--- START ---

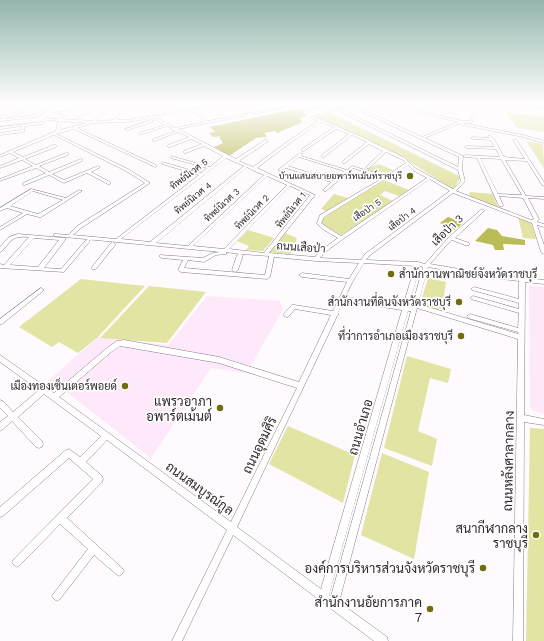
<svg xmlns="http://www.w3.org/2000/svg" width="544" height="641" font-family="'Work Sans',Sarabun,sans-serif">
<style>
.built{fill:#fee9fb}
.green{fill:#e2e4a4}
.forest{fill:#babc56}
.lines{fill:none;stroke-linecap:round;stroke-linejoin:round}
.minor-casing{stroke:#8c7b89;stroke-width:1}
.minor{fill:#fff;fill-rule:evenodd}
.poi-dot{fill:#6e6e11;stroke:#fff;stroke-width:1.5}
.labels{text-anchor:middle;stroke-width:3.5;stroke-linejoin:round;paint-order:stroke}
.far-street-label{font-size:9px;fill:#30292f;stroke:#fff}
.far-poi-label{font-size:9px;fill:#30292f;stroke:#fff;text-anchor:end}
.street-label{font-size:11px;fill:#30292f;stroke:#fff}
.poi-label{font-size:11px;fill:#30292f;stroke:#fff;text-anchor:end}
.near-poi-label{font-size:13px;fill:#30292f;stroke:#fff;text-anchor:end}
.near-street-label{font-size:13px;fill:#30292f;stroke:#fff}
</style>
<rect width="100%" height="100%" fill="#fefafd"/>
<path class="built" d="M358 103H459L451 106 461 109 451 114 437 110 432 111 419 106 389 117Z
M529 286 544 287V414L533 411 530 407Z
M207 296 280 301 283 309 247 373 211 368 151 458 69 394 48 381 98 337 168 345Z"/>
<path class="green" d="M344 105 349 106 331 113 461 177 454 188H451L399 155 313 116Z
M506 112 544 117V132L517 128Z
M526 141 543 144 544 168Z
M379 164 393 170 384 176 365 169Z
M384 180 409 190 399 196 385 191 380 195 393 201 341 235 324 225 321 221 331 212Z
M469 192 493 194 498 207 470 196Z
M334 194 348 198 326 211 321 209Z
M518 217 531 223 536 239 523 238Z
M248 230 274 238 263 251 246 250 249 246 237 241Z
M285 233 297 238 295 245 290 254 269 252Z
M428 278 446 282 442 309 439 308 438 310 420 305Z
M81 279 145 286 98 337 78 353 59 342 52 347 19 327Z
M149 286 206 292 167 343 100 338Z
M407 356 451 369 448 383 430 378 418 431 437 439 432 466 384 448Z
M288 426 355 455 343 503 269 464Z
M530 428 544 429V641H526Z
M382 453 429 472 414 559 361 535Z"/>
<path class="forest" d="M296 109 308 116 300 118 303 122 277 133 275 131 264 133 267 137 256 138 229 156 212 148 223 143 219 137 222 136 213 137 209 133 215 132 210 127Z
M448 217 463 223 455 230 440 223Z
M488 228 497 230 502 236 525 240V245L503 244 504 250H495L493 245 475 241Z"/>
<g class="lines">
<defs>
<path id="minor" d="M19 103H21L16 108 22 110 36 103H38L23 112 3 119 35 115 55 103H57L37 117 0 121V119H2L1 117 19 111 12 108Z
M80 103H82L61 119 75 120 97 103H99L79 120 92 121 114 103H116L96 121 113 120 130 104H125V103H156L158 104 156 105 134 104 117 120H126L153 116 222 103 221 104 191 110H197L208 121 304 103 303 104 178 129 236 159 265 140H267V142L239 161 253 167 284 144 318 121 311 118 310 117 312 116 362 137 405 158 415 168 453 189 461 181 458 170 337 110 350 106H355L422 137 458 122 420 113V111L462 121H470L474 114 478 110 492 103H494C491 108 485 107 480 111 476 114 474 119 472 123H462L523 135 544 141V143L523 137 458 124 425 138 463 156 462 169 465 181 456 191 531 220 534 219 523 198 499 196 503 205V206H499L477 158 465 157 463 156 465 155 500 157 496 149 467 148 465 147 467 146 494 147 491 140 473 139 471 138 473 137 489 138 488 136 490 135 494 139 504 157 525 159 513 140 516 139 544 182V186L542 185 527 161 505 160 526 196 544 197V199L528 198 539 219 537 222 544 224V227L537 225 544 245V254L541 252 532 223 453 193 369 256 366 260 418 262 425 264 449 237 482 209 484 210V211L455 238 469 243V245H465L452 240 444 248 430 264 477 272 544 280V284L525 282 524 415 544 419V425L524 422 523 641H513L518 339 417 308 339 602 387 637 388 641H374L233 535 182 641H172L227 530 107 440 86 462 102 476 103 479 102 482 67 518 122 568 124 571 122 574 119 576 116 574 94 555 60 599 57 601 54 599 52 596 54 593 88 549 60 524 20 565 17 567 14 565 12 562 14 559 93 479 69 458 3 516 0 517V507L66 450 69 449 80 457 101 436 44 394 18 417 42 441 43 444 42 447 39 448 36 447 12 421 3 429 0 431V422L8 416 0 408V400L3 401 13 412 39 390 0 362V355L54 393 107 348 117 341 124 340 219 357 299 382 331 315 295 309 288 317H286L283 315 292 305H294L333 311 347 282 302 277 299 275 302 273 349 279 359 263 316 261 274 257 270 277 267 279 181 272 178 270 183 260 162 258 159 256 160 255 203 258 213 253 220 252 54 236V234H56L68 235 77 226 145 183 126 171 54 135 13 152 23 157 54 145H56V147L25 159 36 165 66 153H68V155L39 166 49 172 81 159H82V161L52 174 64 180 98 166 100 167 99 168 91 172 110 182V184H108L87 173 64 183 49 175 25 185H23V183L46 173 36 168 0 181V179L33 166 22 160 0 168V166L19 158 10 153 0 157V155L56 131 58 121 46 120 44 119 45 118 58 119 64 114 52 112 53 111 66 112ZM350 108H354L459 157 458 167 342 110ZM189 111 190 112H195L205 122 175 128 156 117ZM153 118 165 125 139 133V135L167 126 172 128V130L176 131 153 139V141H155L178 132 189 137 168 145V147H170L191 139 202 144 184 151V153H186L204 146 223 156 210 167 171 156V158L207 168 201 173 162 162V164L199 175 116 239 73 235 81 228 150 183 128 169 56 134 74 129 155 167H156V165L77 128 93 123 126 122ZM61 121 87 123 60 130ZM321 122 334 127 302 149V151H304L336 129 349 134 322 155V157H324L352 135 367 142 343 161V163H345L369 144 383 151 367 166V168H369L386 152 403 160 406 163 386 176 352 166 347 170 301 156 303 154 300 153 278 170 281 171 286 168 331 182 324 189V191H326L353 168 383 178 320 215 317 223V224L324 230 338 238 320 251 315 257 269 253 315 195 257 168 286 146ZM299 157 344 171 334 181 288 166ZM226 158 244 166 150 242 121 239ZM480 158 501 159 522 195 498 194ZM408 165 413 170 427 178 341 236 328 228 321 223 324 217ZM247 167 252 170 264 175 188 246 156 243ZM267 176 287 185 224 249 193 246ZM430 179 450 191 365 254 361 260 320 258 324 253 343 239ZM290 186 310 195 264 253 229 249ZM226 252 239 254 237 255 232 270 235 272 238 270 243 255 241 254 269 256 265 275 184 268 188 260 204 262 216 255 226 254ZM364 263 415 266 403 306 345 297 353 281ZM420 266 423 267 413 303 410 302ZM428 267 477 276 519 281V299L474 287 471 289 472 290 519 303V309L473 296 470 298 471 299 519 313 518 328 470 314 467 316 468 318 518 332V334L418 304ZM343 301 402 310 321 589 237 527 304 386 337 316 339 314 338 313ZM408 311H411L331 596 329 595ZM120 346 219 363 297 388 231 522 59 397 111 352Z
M181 103H184L164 108 162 107Z
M511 103 544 108V110L512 104Z
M330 104 331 106 302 112 300 111Z
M151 120 154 121 128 130 125 129Z
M42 122H43V124L25 126 24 132 0 135V133L21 130 22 126 0 129V127Z
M31 189 66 198 79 190 82 191 41 217H39L27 214 0 230V227L23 213 7 208 0 211V208ZM33 191 63 200 38 214 10 206Z
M18 234 65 238V240L44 268 61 269 86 240 88 239 90 241 64 272 0 268V264L4 265 29 237C12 236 13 239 2 251L0 252V247L9 237ZM34 238 59 240 38 267 10 265Z
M113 242 115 244V245L96 269H92L91 268 92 267 111 243Z
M41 288 44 290 43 291 2 324H0V319Z"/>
</defs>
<use href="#minor" class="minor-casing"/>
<use href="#minor" class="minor"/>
</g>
<linearGradient id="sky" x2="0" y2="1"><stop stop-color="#93b5ab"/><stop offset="0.54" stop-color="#fffdfe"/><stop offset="1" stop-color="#fffdfe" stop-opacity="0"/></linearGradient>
<rect width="544" height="192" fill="url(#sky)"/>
<g class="poi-dot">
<circle cx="410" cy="176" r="4"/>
<circle cx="391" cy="274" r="4"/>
<circle cx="459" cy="302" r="4"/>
<circle cx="461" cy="336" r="4"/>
<circle cx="125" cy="386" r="4"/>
<circle cx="220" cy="408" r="4"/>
<circle cx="536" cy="535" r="4"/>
<circle cx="483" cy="568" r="4"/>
<circle cx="430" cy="609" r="4"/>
</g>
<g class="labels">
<g class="far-street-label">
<text transform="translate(189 174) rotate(-37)" y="3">ทิพย์นิเวศ 5</text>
<text transform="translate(193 198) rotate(-39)" y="3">ทิพย์นิเวศ 4</text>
<text transform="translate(222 205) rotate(-43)" y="3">ทิพย์นิเวศ 3</text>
<text transform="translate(291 210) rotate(-52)" y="3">ทิพย์นิเวศ 1</text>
<text transform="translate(367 210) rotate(-34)" y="3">เสือป่า 5</text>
<text transform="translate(252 212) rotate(-46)" y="3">ทิพย์นิเวศ 2</text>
<text transform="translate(402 219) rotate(-37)" y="3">เสือป่า 4</text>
</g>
<g class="far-poi-label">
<text x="402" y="179">บ้านแสนสบายอพาร์ทเม้นท์ราชบุรี</text>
</g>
<g class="street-label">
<text transform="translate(447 230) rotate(-44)" y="4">เสือป่า 3</text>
<text transform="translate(301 247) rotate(4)" y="4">ถนนเสือป่า</text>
</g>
<g class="poi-label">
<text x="399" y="278" text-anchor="start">สำนักวานพาณิชย์จังหวัดราชบุรี</text>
<text x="451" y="306">สำนักงานที่ดินจังหวัดราชบุรี</text>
<text x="453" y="340">ที่ว่าการอำเภอเมืองราชบุรี</text>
<text x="117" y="390">เมืองทองเซ็นเตอร์พอยด์</text>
</g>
<g class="near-poi-label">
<text x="212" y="406">แพรวอาภา<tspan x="212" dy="15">อพาร์ตเม้นต์</tspan></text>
<text x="528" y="533">สนากีฬากลาง<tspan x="528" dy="15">ราชบุรี</tspan></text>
<text x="475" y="573">องค์การบริหารส่วนจังหวัดราชบุรี</text>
<text x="422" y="607">สำนักงานอัยการภาค<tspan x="422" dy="15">7</tspan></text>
</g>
<g class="near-street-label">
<text transform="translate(360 427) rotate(-74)" y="5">ถนนอำเภอ</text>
<text transform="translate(259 445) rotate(-64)" y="5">ถนนอุดมศิริ</text>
<text transform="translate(508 461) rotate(-89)" y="5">ถนนหลังศาลากลาง</text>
<text transform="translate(200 488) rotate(36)" y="5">ถนนสมบูรณ์กูล</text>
</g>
</g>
</svg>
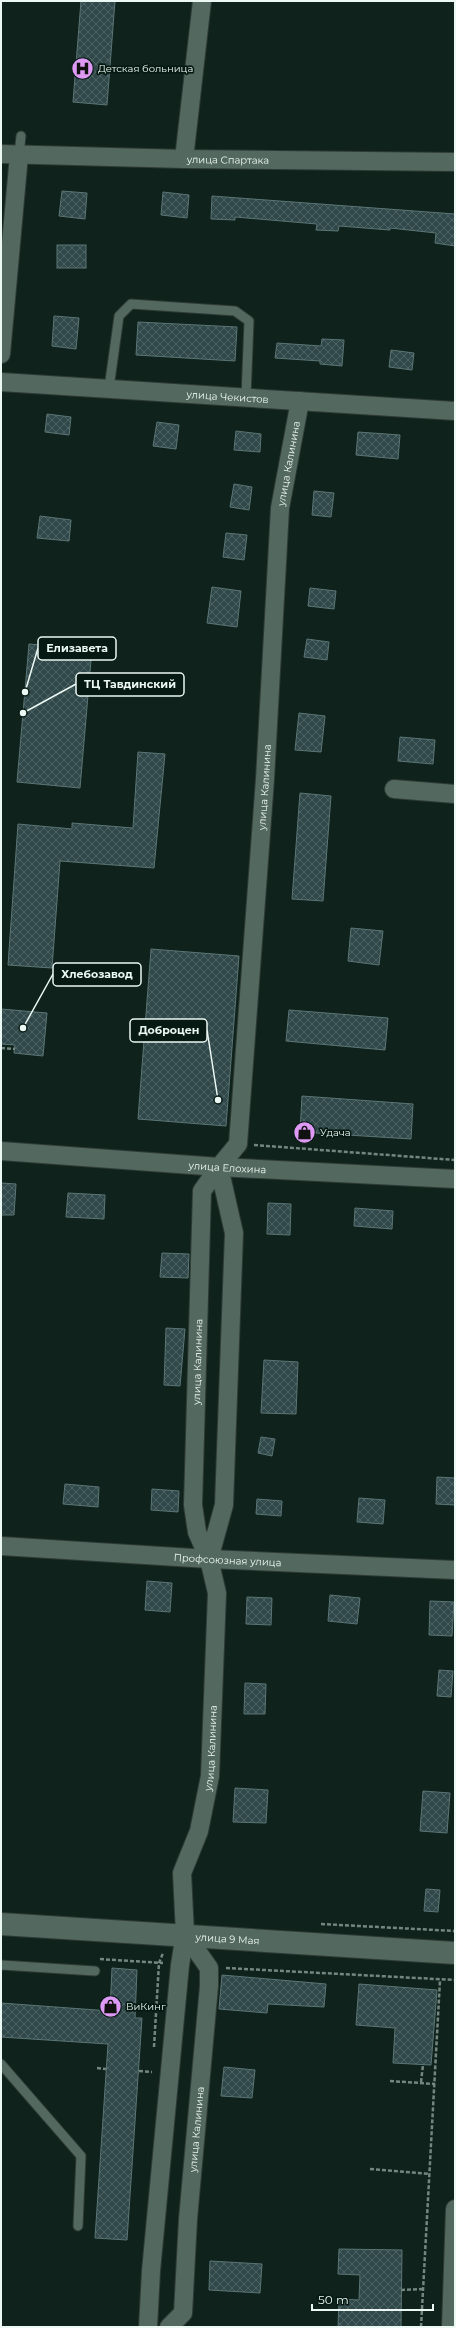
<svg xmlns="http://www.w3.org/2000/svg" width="456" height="2328" viewBox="0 0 456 2328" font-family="Montserrat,sans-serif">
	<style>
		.building { fill: url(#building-cross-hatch); stroke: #5b7575 }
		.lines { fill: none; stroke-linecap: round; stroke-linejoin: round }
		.service-casing { stroke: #2f3b35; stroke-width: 11 }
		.minor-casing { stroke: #2f3b35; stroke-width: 20 }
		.tertiary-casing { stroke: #2f3b35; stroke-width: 24 }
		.path { stroke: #758680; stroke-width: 2.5; stroke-dasharray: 4 2; stroke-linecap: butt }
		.service { stroke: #53685f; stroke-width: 9 }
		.minor { stroke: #53685f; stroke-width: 18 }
		.tertiary { stroke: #53685f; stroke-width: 22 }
		.labels { text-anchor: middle; stroke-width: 3.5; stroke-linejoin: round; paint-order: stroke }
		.poi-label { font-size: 10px; fill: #ecf8f3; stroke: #061a13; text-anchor: start }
		.street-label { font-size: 10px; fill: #ecf8f3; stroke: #061a13 }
		.leader { fill: none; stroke: #ecf8f3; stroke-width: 1.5 }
		.callout-dot { fill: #ecf8f3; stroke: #061a13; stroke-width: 1.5 }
		.callout { fill: #061a13; stroke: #ecf8f3; stroke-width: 1.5 }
		.callout-label { font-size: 11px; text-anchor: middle; font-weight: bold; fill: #ecf8f3 }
	</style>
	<defs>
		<pattern id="building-cross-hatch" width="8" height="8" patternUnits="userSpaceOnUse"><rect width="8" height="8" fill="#304849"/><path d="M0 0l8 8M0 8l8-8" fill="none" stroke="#4e6364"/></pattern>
	</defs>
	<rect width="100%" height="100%" fill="#0f231c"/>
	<g class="building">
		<path d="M81 1H115L107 105 73 102Z"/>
		<path d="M62 191 87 193 85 219 59 216Z"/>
		<path d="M163 192 189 195 187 218 161 215Z"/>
		<path d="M212 196 455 214V246L435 243 436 233 390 228V230L339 226 338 231 316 230 317 224 235 217V220L211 219Z"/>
		<rect x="57" y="245" width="29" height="23"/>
		<path d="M54 316 79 318 76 349 52 346Z"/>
		<path d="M138 322 237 327 235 361 136 355Z"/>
		<path d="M322 339 344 340 342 366 320 364V361L275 358 277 343 321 346Z"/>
		<path d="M391 350 414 353 412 370 389 367Z"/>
		<path d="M47 414 71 417 69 435 45 432Z"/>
		<path d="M157 422 179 425 176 449 153 446Z"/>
		<path d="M236 431 261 434 260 452 234 450Z"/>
		<path d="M358 432 400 435 398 459 356 455Z"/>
		<path d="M234 484 252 487 249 510 230 507Z"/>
		<path d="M314 491 334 493 331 517 312 515Z"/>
		<path d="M40 516 71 520 69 541 37 538Z"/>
		<path d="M226 533 247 535 244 560 223 557Z"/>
		<path d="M212 587 241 591 237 627 207 623Z"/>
		<path d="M310 588 336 591 334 609 308 606Z"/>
		<path d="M307 639 329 642 327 660 304 657Z"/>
		<path d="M29 644 92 649 80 788 17 782Z"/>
		<path d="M299 713 325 716 321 752 295 750Z"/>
		<path d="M400 737 435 740 433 764 398 761Z"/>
		<path d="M138 752 165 754 154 868 60 861 52 968 8 965 18 824 72 829V823L133 828Z"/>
		<path d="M300 793 331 796 323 901 292 899Z"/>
		<path d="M351 928 383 931 379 965 348 961Z"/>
		<path d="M151 949 239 956 226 1126 138 1119Z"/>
		<path d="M1 1009 47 1013 43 1056 14 1053 15 1045 1 1044Z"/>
		<path d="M289 1010 388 1018 385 1050 286 1041Z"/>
		<path d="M302 1096 413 1104 411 1139 300 1132Z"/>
		<path d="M1 1183 16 1184 14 1215H1Z"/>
		<path d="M68 1193 105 1195 104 1219 66 1217Z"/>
		<path d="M268 1203 291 1204 290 1235 267 1234Z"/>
		<path d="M355 1208 393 1211 392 1229 354 1226Z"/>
		<path d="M162 1253 189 1254 188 1278 160 1277Z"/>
		<path d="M166 1328 185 1329 180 1386 164 1385Z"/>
		<path d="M264 1360 298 1362 296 1414 261 1413Z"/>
		<path d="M261 1437 275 1439 272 1456 258 1453Z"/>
		<path d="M437 1477 455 1478V1505L436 1504Z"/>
		<path d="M65 1484 99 1487 98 1507 63 1504Z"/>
		<path d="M152 1489 179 1491 178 1512 151 1510Z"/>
		<path d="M359 1498 385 1500 383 1524 357 1522Z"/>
		<path d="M257 1499 282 1501 281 1516 256 1514Z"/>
		<path d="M147 1581 172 1583 170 1612 145 1610Z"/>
		<path d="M330 1595 360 1598 357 1624 328 1621Z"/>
		<path d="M247 1597 272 1598 271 1625 246 1624Z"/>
		<path d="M430 1601 454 1602 452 1636 429 1635Z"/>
		<path d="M439 1670 453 1671 451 1697 437 1696Z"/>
		<path d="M245 1683 266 1684 265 1714H244Z"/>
		<path d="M235 1788 268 1790 266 1823 233 1822Z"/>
		<path d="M423 1791 450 1793 447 1833 420 1831Z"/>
		<path d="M426 1889 440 1890 438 1912 424 1911Z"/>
		<path d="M112 1968 137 1970 135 2018H142L127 2240 95 2238 108 2044 1 2037V2003L110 2011Z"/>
		<path d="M222 1975 326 1984 324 2007 268 2004 267 2013 219 2009Z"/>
		<path d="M359 1984 437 1990 431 2065 393 2063 395 2028 356 2025Z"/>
		<path d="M224 2067 255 2070 252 2098 221 2096Z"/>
		<path d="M339 2249 402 2250 401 2327H338L339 2299 359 2300 360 2275 338 2274Z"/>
		<path d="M210 2261 262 2264 260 2293 209 2290Z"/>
	</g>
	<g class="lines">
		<defs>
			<g id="service">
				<path d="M19 155 21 136"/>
				<path d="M109 388 119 316 131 304 235 311 249 321 246 397"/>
				<path d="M1 1965 95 1971"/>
				<path d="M1 2064 81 2156 78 2226"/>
			</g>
			<g id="minor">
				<path id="s1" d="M1 154 184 159 455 162"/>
				<path d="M184 159 202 1"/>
				<path d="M1 354 19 155"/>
				<path id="s2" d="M1 382 455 411"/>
				<path d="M394 789 455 794"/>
				<path id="s3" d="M1 1151 219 1167 455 1179"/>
				<path id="s4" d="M1 1546 209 1559 455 1570"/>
				<path id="s5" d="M209 1559 197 1532 193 1505 202 1191 219 1167 238 1144 265 779 280 508 300 401"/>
				<path d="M148 2327 151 2271 180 1965 185 1934"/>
				<path id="s6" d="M169 2327 183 2313 188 2219 209 1986V1968L185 1934 182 1873 199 1831 210 1776 217 1593 209 1559 224 1505 234 1233 219 1167"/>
				<path d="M451 2327 455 2209"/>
			</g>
			<g id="tertiary">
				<path id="s7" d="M1 1924 455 1953"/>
			</g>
		</defs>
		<use href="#service" class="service-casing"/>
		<use href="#minor" class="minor-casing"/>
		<use href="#tertiary" class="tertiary-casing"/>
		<g class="path">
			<path d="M1 1048 15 1049"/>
			<path d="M254 1145 455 1160"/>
			<path d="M321 1924 455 1931"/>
			<path d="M100 1959 163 1963"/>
			<path d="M226 1968 455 1980"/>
			<path d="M154 2047 159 1963 163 1953"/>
			<path d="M97 2068 106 2069"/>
			<path d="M139 2071 152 2072"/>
			<path d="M390 2081 435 2084"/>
			<path d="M421 2082 423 2065"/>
			<path d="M370 2169 430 2174"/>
			<path d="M401 2290 423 2289"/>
			<path d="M421 2327 440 1980"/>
		</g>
		<use href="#service" class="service"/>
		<use href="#minor" class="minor"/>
		<use href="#tertiary" class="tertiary"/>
	</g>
	<defs>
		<symbol id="hospital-disc" viewBox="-11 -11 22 22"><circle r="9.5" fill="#dd99f3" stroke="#061a13"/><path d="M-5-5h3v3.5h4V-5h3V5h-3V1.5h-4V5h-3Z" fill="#111"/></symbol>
		<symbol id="shop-disc" viewBox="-11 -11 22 22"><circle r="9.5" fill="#dd99f3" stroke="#061a13"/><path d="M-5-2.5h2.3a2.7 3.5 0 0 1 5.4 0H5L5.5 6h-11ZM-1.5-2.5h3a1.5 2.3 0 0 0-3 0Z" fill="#111"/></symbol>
	</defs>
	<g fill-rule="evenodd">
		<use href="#hospital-disc" x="70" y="56" width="25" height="25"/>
		<use href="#shop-disc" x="292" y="1120" width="25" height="25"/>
		<use href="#shop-disc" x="98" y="1994" width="25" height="25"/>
	</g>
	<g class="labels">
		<g class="poi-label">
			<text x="98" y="72">Детская больница</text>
			<text x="320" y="1136">Удача</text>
			<text x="126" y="2010">ВиКинг</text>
		</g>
		<g class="street-label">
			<text dy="4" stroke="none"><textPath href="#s1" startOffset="227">улица Спартака</textPath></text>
			<text dy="4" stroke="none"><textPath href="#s2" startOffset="227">улица Чекистов</textPath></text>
			<text dy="4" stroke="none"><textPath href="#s5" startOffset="1113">улица Калинина</textPath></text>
			<text dy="4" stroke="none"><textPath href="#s5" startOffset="788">улица Калинина</textPath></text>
			<text dy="4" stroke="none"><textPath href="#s3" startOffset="227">улица Елохина</textPath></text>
			<text dy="4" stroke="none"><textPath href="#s5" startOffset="200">улица Калинина</textPath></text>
			<text dy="4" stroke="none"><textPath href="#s4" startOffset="227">Профсоюзная улица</textPath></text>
			<text dy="4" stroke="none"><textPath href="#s6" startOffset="598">улица Калинина</textPath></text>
			<text dy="4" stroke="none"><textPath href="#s7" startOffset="227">улица 9 Мая</textPath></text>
			<text dy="4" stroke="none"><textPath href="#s6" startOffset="204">улица Калинина</textPath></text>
		</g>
	</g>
	<path class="leader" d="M25 692L38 648M23 713L76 684M23 1028L53 974M218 1100L207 1030"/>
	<g class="callout-dot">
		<circle cx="25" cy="692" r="4"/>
		<circle cx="23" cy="713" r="4"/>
		<circle cx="23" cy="1028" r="4"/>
		<circle cx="218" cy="1100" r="4"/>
	</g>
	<g class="callout">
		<rect x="38" y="637" width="78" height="23" rx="4"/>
		<rect x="76" y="673" width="108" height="23" rx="4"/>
		<rect x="53" y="963" width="88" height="23" rx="4"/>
		<rect x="130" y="1019" width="77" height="23" rx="4"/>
	</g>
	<g class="callout-label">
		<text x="77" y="652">Елизавета</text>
		<text x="130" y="688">ТЦ Тавдинский</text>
		<text x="97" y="978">Хлебозавод</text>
		<text x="169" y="1034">Доброцен</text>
	</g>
	<rect width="456" height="2328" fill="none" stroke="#ecf8f3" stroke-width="4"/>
	<path d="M312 2304v6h121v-6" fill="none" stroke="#ecf8f3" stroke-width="2"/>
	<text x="318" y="2304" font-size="12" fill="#ecf8f3" stroke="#061a13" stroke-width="3" paint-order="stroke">50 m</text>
</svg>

--- END ---

(Requirement): Show the lines from the data above that contain the string "evenodd".

(Response area):
.minor{fill:#fff;fill-rule:evenodd}
	<g fill-rule="evenodd">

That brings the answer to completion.